Cytotoxicity assay and cytokine release assay
Target cells: OVCAR3-luc cells, OVCAR3-PDL1-luc cells, OVCAR3-MUC16-luc cells, and OVCAR3-MUC16-PDL1-luc cells; Effector cells: PD1-antiMUC16 CAR-T cells, antiMUC16 CAR-T cells, PD-1 CAR-T cells, control T cells (negative group). Target cells was adjusted for a density of 2 × 105cells/mL by GT-T551 H3, and seeded into the black flat 96-well U-bottomed plate (50 µL/well). Effector cells were adjusted for a density of 3.2 × 106cells/mL by GT-T551 H3, and seeded into the same 96-well plate (50 μL/well) at effector to target(E/T) ratios of 1:1, 4:1, 8:1 and 16:1, respectively. Simultaneously, target cells (50 μL/well) were cultured alone and with 50 μL GT-T551 H3 medium. The plate was put in the incubator at 37 °C for 4 h. Afterwards, all cells were stained with 70 μL Steady-Glo (Promega, Wisconsin, United States) per well for 20 min in the dark. The fluorescence value was detected by flow cytometry and the killing rate of various CAR-T cells on tumor cells was calculated according to the following formula:
$$ \mathrm{Killing}\ \mathrm{Rate}\%=\frac{\left(\mathrm{Fluorescencemax}\ \mathrm{of}\ \mathrm{target}\ \mathrm{cells}-\mathrm{Fluorescence}\ \mathrm{of}\ \mathrm{experimental}\ \mathrm{well}\right)}{\mathrm{Fluorescencemax}\ \mathrm{of}\ \mathrm{target}\ \mathrm{cells}}\times 100\% $$
(2)
The CAR-T cells were co-cultured with target cells, at 1:1 ratio(1 × 104 T cells and 1 × 104 target cells) in a V-bottomed 96-well plate for 48 h in the incubator, followed by harvesting supernatant through centrifugation (2500 rpm, 5 min), and detection for the release of IFN-γ, IL-2, TNF-α, respectively by ELISA kit.
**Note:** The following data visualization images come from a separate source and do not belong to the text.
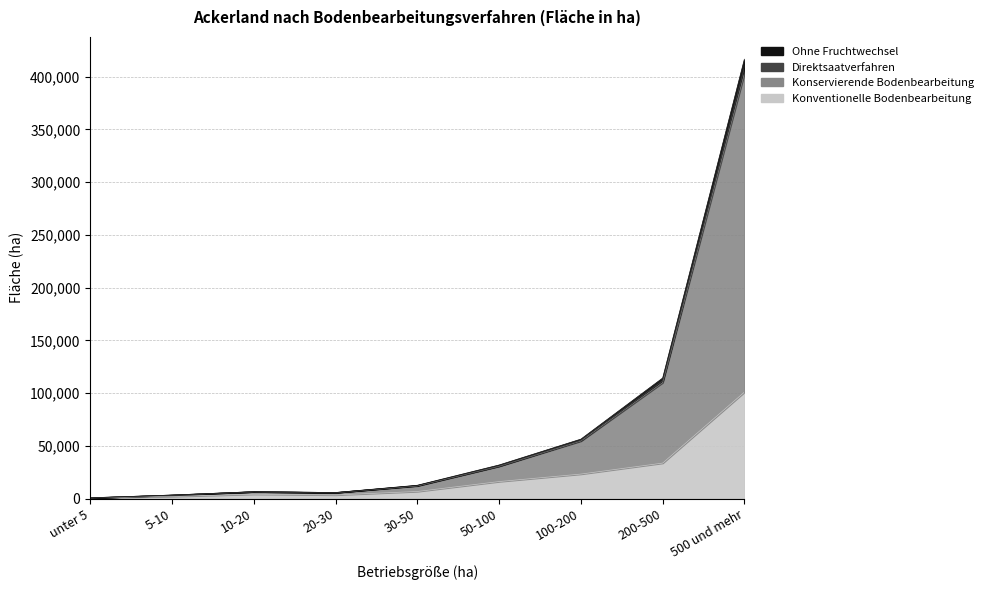

Which category has the lowest value across all series?

unter 5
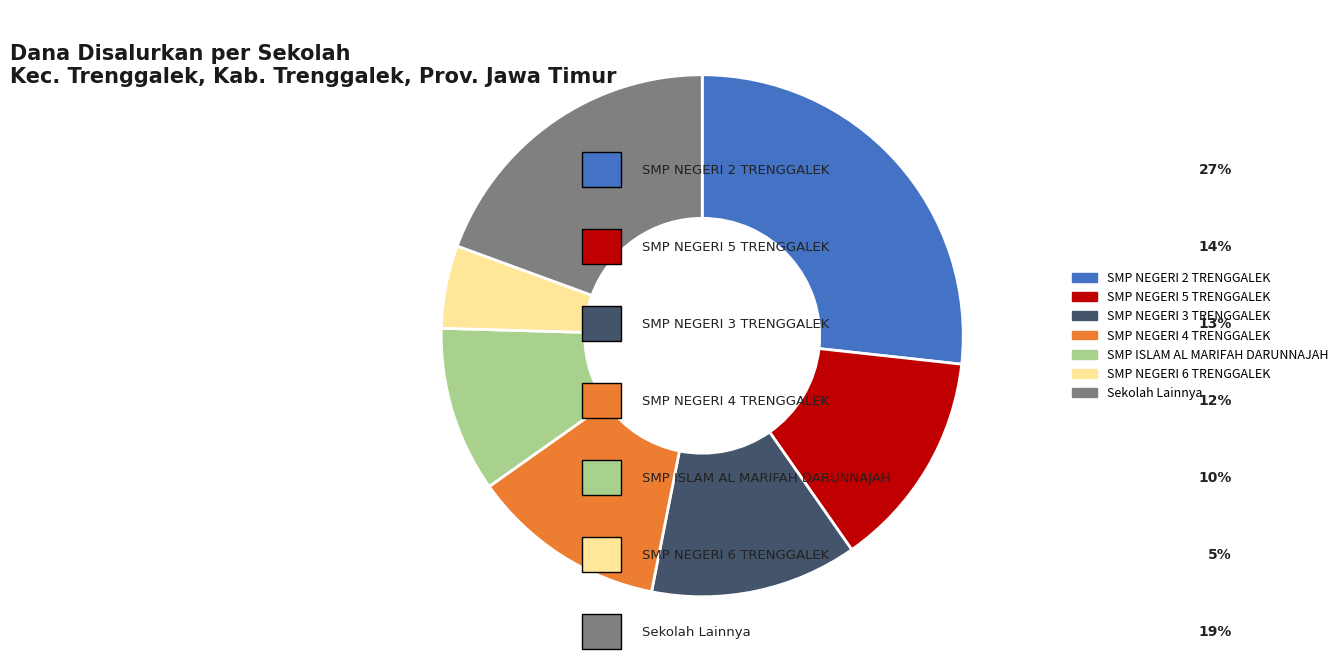

How many slices are in this pie chart?

7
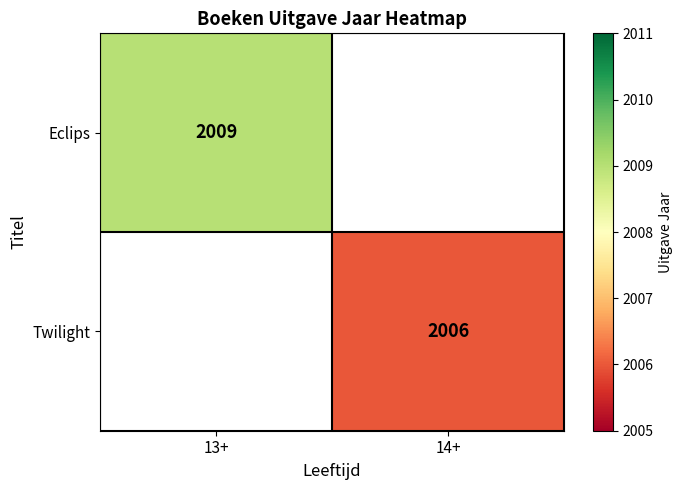

Is the value of Twilight at 14+ greater than the value of Eclips at 13+?

No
Xenograft mice models for in vivo treatment
All animal studies were approved by the Medical Ethics Committee, Beijing Obstetrics and Gynecology Hospital, Capital Medical University (2018-KY-026-01). In-house bred NPG mice (NOD.Cg-PrkdcscidIl2rgtm1Vst/Vst) were obtained from Beijing Vitalstar Biotechnology Co., Ltd. Twenty healthy NPG mice (females, 35–41 days old, 18-21 g in weight) were raised in specific pathogen-free (SPF) conditions and fed with autoclaved food and water. For the xenograft models, NPG mice were intraperitoneally injected with 5 × 105 OVCAR3-MUC16-GFP-PDL1-luc cells and 50 μL Matrigel (Corning, New York, United States). After 48 h, mice were intraperitoneally injected with 100 μL D-Luciferin and Postassium Salt (Sciencelight, Shanghai, China) for 6 min before being put in an isoflurane-oxygen mixture gas anesthetic box containing 3% isoflurane (RWD, Shenzhen, China) for 2 min. The tumor burden was then measured by IVIS Spectrum and analyzed by Living Image, version 4.3, software (Perkin Elmer). The study subjects were distributed randomly into four groups (n = 5 for each group) on day 0, and each group was intraperitoneally injected with CAR-T cells (1 × 106cells per mouse). Imaging was performed on days 7, 14, 21 and 28 to monitor the tumor changes. Mice were euthanized by carbon dioxide asphyxiation when tumour volume exceeded 2000 mm3, when the weight loss over 20%, or when they lost their ability to eat autonomously. The mice were placed in a transparent box that released pure carbon dioxide after conformed to the above criteria. When mice were observed to faint, carbon dioxide continued to be released for 2 min for euthanization. The survival time of each mouse was recorded and the survival curve by GraphPad Prism 8.3.0 software drawn.
Statistical analysis
Statistical analysis was performed using SPSS 23.0 software. Data are shown as mean ± 1 standard deviation (SD). For the in vitro killing assay, the significance of different groups was determined using nonparametric tests. For the in vivo assay, Student’s t-test was used to distinguish the difference between groups. The value of P < 0.05 was considered significant. The mice survival curve was drawn using GraphPad Prism 8.3.0 software.